Records for processing:
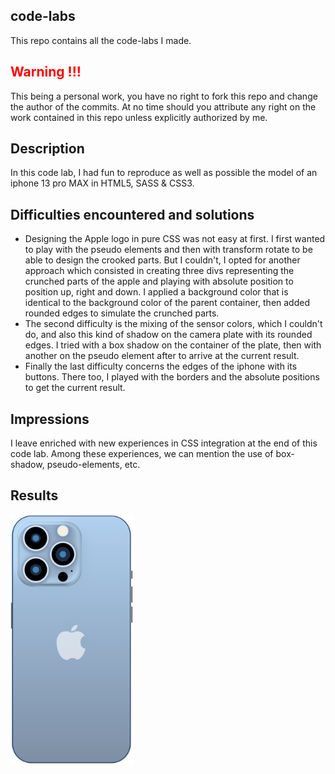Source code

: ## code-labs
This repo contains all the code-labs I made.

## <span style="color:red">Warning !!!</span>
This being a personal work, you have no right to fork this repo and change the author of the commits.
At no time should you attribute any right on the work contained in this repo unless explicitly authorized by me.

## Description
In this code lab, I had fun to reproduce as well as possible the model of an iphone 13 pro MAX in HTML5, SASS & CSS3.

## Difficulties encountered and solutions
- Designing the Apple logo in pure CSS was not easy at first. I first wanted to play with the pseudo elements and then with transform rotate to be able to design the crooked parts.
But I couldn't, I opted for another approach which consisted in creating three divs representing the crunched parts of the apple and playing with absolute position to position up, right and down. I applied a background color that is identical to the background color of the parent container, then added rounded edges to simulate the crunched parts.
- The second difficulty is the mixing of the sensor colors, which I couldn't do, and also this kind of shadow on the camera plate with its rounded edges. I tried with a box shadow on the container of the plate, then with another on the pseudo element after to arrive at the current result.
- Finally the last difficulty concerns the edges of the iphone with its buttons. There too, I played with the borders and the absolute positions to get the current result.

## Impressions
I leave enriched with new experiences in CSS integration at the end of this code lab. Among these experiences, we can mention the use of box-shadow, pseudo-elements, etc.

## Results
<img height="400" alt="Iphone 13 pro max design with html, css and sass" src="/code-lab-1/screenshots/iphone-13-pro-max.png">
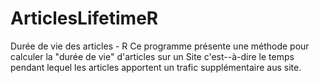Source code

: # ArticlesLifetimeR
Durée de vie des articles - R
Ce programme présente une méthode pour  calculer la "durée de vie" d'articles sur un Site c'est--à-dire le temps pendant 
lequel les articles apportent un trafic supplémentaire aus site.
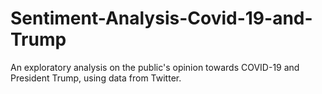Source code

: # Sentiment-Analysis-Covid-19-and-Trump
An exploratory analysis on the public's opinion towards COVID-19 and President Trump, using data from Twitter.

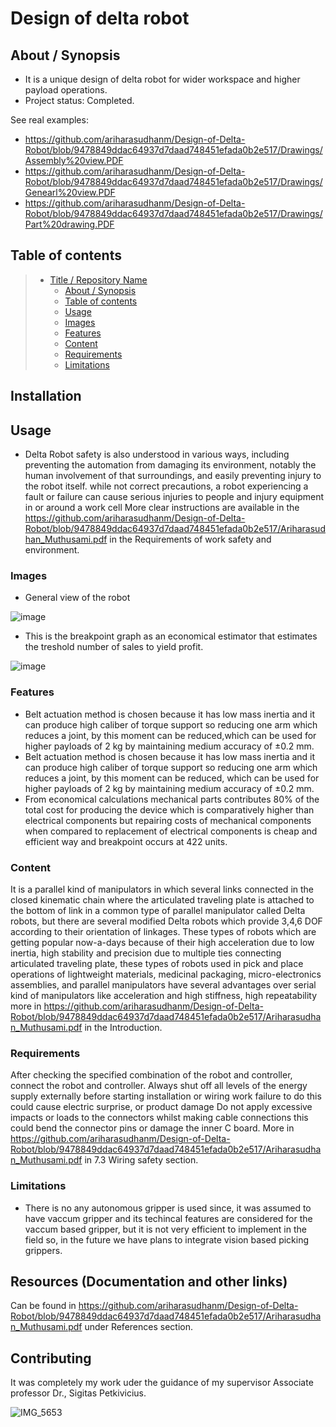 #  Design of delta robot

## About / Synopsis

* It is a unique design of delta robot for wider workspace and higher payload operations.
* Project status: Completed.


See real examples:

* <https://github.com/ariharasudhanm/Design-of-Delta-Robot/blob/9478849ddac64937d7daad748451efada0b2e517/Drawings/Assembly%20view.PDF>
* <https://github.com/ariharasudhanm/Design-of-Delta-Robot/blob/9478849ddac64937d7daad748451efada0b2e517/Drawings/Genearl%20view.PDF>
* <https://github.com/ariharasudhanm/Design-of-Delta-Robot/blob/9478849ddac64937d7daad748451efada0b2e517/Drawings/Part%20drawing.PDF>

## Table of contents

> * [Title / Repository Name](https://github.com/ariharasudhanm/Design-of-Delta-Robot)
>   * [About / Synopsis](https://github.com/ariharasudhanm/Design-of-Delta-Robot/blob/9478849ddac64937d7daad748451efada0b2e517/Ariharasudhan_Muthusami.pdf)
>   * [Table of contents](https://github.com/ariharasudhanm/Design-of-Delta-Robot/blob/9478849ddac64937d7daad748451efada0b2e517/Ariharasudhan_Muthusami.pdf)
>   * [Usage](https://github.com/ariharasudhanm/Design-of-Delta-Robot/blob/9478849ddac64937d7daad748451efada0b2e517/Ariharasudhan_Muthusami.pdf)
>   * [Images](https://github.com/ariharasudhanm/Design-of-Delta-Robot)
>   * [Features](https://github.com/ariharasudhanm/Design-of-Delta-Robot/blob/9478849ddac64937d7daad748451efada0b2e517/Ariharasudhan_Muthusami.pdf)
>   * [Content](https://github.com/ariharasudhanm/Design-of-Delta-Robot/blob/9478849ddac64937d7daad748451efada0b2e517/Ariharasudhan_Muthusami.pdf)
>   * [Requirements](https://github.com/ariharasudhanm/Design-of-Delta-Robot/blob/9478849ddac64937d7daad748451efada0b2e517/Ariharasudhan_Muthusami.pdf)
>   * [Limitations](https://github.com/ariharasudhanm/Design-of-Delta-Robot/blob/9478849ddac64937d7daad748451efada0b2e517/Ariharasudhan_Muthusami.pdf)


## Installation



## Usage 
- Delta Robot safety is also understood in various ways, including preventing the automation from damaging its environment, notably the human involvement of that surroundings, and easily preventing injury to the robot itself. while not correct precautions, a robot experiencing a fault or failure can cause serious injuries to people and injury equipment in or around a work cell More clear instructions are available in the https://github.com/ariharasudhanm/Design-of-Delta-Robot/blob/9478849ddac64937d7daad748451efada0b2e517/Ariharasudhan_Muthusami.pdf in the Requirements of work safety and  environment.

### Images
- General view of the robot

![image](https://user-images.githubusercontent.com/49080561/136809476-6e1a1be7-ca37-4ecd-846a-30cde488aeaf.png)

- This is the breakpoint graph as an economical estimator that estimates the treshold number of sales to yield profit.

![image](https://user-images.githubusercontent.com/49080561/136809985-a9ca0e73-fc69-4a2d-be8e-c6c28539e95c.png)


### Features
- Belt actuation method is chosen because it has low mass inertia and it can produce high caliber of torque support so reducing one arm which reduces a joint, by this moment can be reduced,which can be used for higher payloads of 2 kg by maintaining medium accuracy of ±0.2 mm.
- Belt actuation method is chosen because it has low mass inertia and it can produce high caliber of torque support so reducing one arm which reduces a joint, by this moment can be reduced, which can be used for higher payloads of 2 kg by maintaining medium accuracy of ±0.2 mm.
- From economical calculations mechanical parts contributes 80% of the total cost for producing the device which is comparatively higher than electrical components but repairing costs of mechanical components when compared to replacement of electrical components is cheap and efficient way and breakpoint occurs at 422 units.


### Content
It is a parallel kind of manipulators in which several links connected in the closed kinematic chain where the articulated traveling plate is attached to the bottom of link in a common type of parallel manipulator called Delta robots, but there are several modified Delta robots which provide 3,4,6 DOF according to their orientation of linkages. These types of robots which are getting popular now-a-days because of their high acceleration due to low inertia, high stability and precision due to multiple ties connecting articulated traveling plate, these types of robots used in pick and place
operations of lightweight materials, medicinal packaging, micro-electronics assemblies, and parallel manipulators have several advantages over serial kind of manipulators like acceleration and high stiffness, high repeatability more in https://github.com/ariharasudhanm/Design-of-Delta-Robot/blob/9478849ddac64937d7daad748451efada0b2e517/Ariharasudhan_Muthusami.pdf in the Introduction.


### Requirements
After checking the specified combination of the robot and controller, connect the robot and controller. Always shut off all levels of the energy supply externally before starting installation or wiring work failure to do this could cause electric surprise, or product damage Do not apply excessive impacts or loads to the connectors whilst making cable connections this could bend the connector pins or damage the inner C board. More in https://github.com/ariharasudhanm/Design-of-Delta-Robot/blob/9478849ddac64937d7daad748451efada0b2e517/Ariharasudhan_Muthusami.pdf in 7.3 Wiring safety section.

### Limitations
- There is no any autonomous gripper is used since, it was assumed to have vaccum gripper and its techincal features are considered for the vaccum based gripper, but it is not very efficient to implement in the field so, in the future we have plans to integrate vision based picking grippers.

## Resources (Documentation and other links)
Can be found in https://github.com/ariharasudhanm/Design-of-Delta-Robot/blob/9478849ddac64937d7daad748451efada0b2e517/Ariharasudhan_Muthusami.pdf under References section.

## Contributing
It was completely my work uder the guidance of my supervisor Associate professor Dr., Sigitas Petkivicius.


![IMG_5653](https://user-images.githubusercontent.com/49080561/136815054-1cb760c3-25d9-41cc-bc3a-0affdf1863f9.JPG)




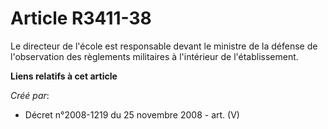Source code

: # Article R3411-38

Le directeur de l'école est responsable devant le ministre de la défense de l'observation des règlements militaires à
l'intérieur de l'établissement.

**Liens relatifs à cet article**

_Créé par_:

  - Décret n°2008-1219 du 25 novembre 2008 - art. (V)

Task directions:
Could you write out the source text of all the records above word for word, leaving the pictures out?

Response area:
Source code

: ## code-labs
This repo contains all the code-labs I made.

## <span style="color:red">Warning !!!</span>
This being a personal work, you have no right to fork this repo and change the author of the commits.
At no time should you attribute any right on the work contained in this repo unless explicitly authorized by me.

## Description
In this code lab, I had fun to reproduce as well as possible the model of an iphone 13 pro MAX in HTML5, SASS & CSS3.

## Difficulties encountered and solutions
- Designing the Apple logo in pure CSS was not easy at first. I first wanted to play with the pseudo elements and then with transform rotate to be able to design the crooked parts.
But I couldn't, I opted for another approach which consisted in creating three divs representing the crunched parts of the apple and playing with absolute position to position up, right and down. I applied a background color that is identical to the background color of the parent container, then added rounded edges to simulate the crunched parts.
- The second difficulty is the mixing of the sensor colors, which I couldn't do, and also this kind of shadow on the camera plate with its rounded edges. I tried with a box shadow on the container of the plate, then with another on the pseudo element after to arrive at the current result.
- Finally the last difficulty concerns the edges of the iphone with its buttons. There too, I played with the borders and the absolute positions to get the current result.

## Impressions
I leave enriched with new experiences in CSS integration at the end of this code lab. Among these experiences, we can mention the use of box-shadow, pseudo-elements, etc.

## Results
<img height="400" alt="Iphone 13 pro max design with html, css and sass" src="/code-lab-1/screenshots/iphone-13-pro-max.png">
Source code

: # ArticlesLifetimeR
Durée de vie des articles - R
Ce programme présente une méthode pour  calculer la "durée de vie" d'articles sur un Site c'est--à-dire le temps pendant 
lequel les articles apportent un trafic supplémentaire aus site.
Source code

: # Sentiment-Analysis-Covid-19-and-Trump
An exploratory analysis on the public's opinion towards COVID-19 and President Trump, using data from Twitter.

 #  Design of delta robot

## About / Synopsis

* It is a unique design of delta robot for wider workspace and higher payload operations.
* Project status: Completed.


See real examples:

* <https://github.com/ariharasudhanm/Design-of-Delta-Robot/blob/9478849ddac64937d7daad748451efada0b2e517/Drawings/Assembly%20view.PDF>
* <https://github.com/ariharasudhanm/Design-of-Delta-Robot/blob/9478849ddac64937d7daad748451efada0b2e517/Drawings/Genearl%20view.PDF>
* <https://github.com/ariharasudhanm/Design-of-Delta-Robot/blob/9478849ddac64937d7daad748451efada0b2e517/Drawings/Part%20drawing.PDF>

## Table of contents

> * [Title / Repository Name](https://github.com/ariharasudhanm/Design-of-Delta-Robot)
>   * [About / Synopsis](https://github.com/ariharasudhanm/Design-of-Delta-Robot/blob/9478849ddac64937d7daad748451efada0b2e517/Ariharasudhan_Muthusami.pdf)
>   * [Table of contents](https://github.com/ariharasudhanm/Design-of-Delta-Robot/blob/9478849ddac64937d7daad748451efada0b2e517/Ariharasudhan_Muthusami.pdf)
>   * [Usage](https://github.com/ariharasudhanm/Design-of-Delta-Robot/blob/9478849ddac64937d7daad748451efada0b2e517/Ariharasudhan_Muthusami.pdf)
>   * [Images](https://github.com/ariharasudhanm/Design-of-Delta-Robot)
>   * [Features](https://github.com/ariharasudhanm/Design-of-Delta-Robot/blob/9478849ddac64937d7daad748451efada0b2e517/Ariharasudhan_Muthusami.pdf)
>   * [Content](https://github.com/ariharasudhanm/Design-of-Delta-Robot/blob/9478849ddac64937d7daad748451efada0b2e517/Ariharasudhan_Muthusami.pdf)
>   * [Requirements](https://github.com/ariharasudhanm/Design-of-Delta-Robot/blob/9478849ddac64937d7daad748451efada0b2e517/Ariharasudhan_Muthusami.pdf)
>   * [Limitations](https://github.com/ariharasudhanm/Design-of-Delta-Robot/blob/9478849ddac64937d7daad748451efada0b2e517/Ariharasudhan_Muthusami.pdf)


## Installation



## Usage 
- Delta Robot safety is also understood in various ways, including preventing the automation from damaging its environment, notably the human involvement of that surroundings, and easily preventing injury to the robot itself. while not correct precautions, a robot experiencing a fault or failure can cause serious injuries to people and injury equipment in or around a work cell More clear instructions are available in the https://github.com/ariharasudhanm/Design-of-Delta-Robot/blob/9478849ddac64937d7daad748451efada0b2e517/Ariharasudhan_Muthusami.pdf in the Requirements of work safety and  environment.

### Images
- General view of the robot

![image](https://user-images.githubusercontent.com/49080561/136809476-6e1a1be7-ca37-4ecd-846a-30cde488aeaf.png)

- This is the breakpoint graph as an economical estimator that estimates the treshold number of sales to yield profit.

![image](https://user-images.githubusercontent.com/49080561/136809985-a9ca0e73-fc69-4a2d-be8e-c6c28539e95c.png)


### Features
- Belt actuation method is chosen because it has low mass inertia and it can produce high caliber of torque support so reducing one arm which reduces a joint, by this moment can be reduced,which can be used for higher payloads of 2 kg by maintaining medium accuracy of ±0.2 mm.
- Belt actuation method is chosen because it has low mass inertia and it can produce high caliber of torque support so reducing one arm which reduces a joint, by this moment can be reduced, which can be used for higher payloads of 2 kg by maintaining medium accuracy of ±0.2 mm.
- From economical calculations mechanical parts contributes 80% of the total cost for producing the device which is comparatively higher than electrical components but repairing costs of mechanical components when compared to replacement of electrical components is cheap and efficient way and breakpoint occurs at 422 units.


### Content
It is a parallel kind of manipulators in which several links connected in the closed kinematic chain where the articulated traveling plate is attached to the bottom of link in a common type of parallel manipulator called Delta robots, but there are several modified Delta robots which provide 3,4,6 DOF according to their orientation of linkages. These types of robots which are getting popular now-a-days because of their high acceleration due to low inertia, high stability and precision due to multiple ties connecting articulated traveling plate, these types of robots used in pick and place
operations of lightweight materials, medicinal packaging, micro-electronics assemblies, and parallel manipulators have several advantages over serial kind of manipulators like acceleration and high stiffness, high repeatability more in https://github.com/ariharasudhanm/Design-of-Delta-Robot/blob/9478849ddac64937d7daad748451efada0b2e517/Ariharasudhan_Muthusami.pdf in the Introduction.


### Requirements
After checking the specified combination of the robot and controller, connect the robot and controller. Always shut off all levels of the energy supply externally before starting installation or wiring work failure to do this could cause electric surprise, or product damage Do not apply excessive impacts or loads to the connectors whilst making cable connections this could bend the connector pins or damage the inner C board. More in https://github.com/ariharasudhanm/Design-of-Delta-Robot/blob/9478849ddac64937d7daad748451efada0b2e517/Ariharasudhan_Muthusami.pdf in 7.3 Wiring safety section.

### Limitations
- There is no any autonomous gripper is used since, it was assumed to have vaccum gripper and its techincal features are considered for the vaccum based gripper, but it is not very efficient to implement in the field so, in the future we have plans to integrate vision based picking grippers.

## Resources (Documentation and other links)
Can be found in https://github.com/ariharasudhanm/Design-of-Delta-Robot/blob/9478849ddac64937d7daad748451efada0b2e517/Ariharasudhan_Muthusami.pdf under References section.

## Contributing
It was completely my work uder the guidance of my supervisor Associate professor Dr., Sigitas Petkivicius.


![IMG_5653](https://user-images.githubusercontent.com/49080561/136815054-1cb760c3-25d9-41cc-bc3a-0affdf1863f9.JPG)




Source code

: # Article R3411-38

Le directeur de l'école est responsable devant le ministre de la défense de l'observation des règlements militaires à
l'intérieur de l'établissement.

**Liens relatifs à cet article**

_Créé par_:

  - Décret n°2008-1219 du 25 novembre 2008 - art. (V)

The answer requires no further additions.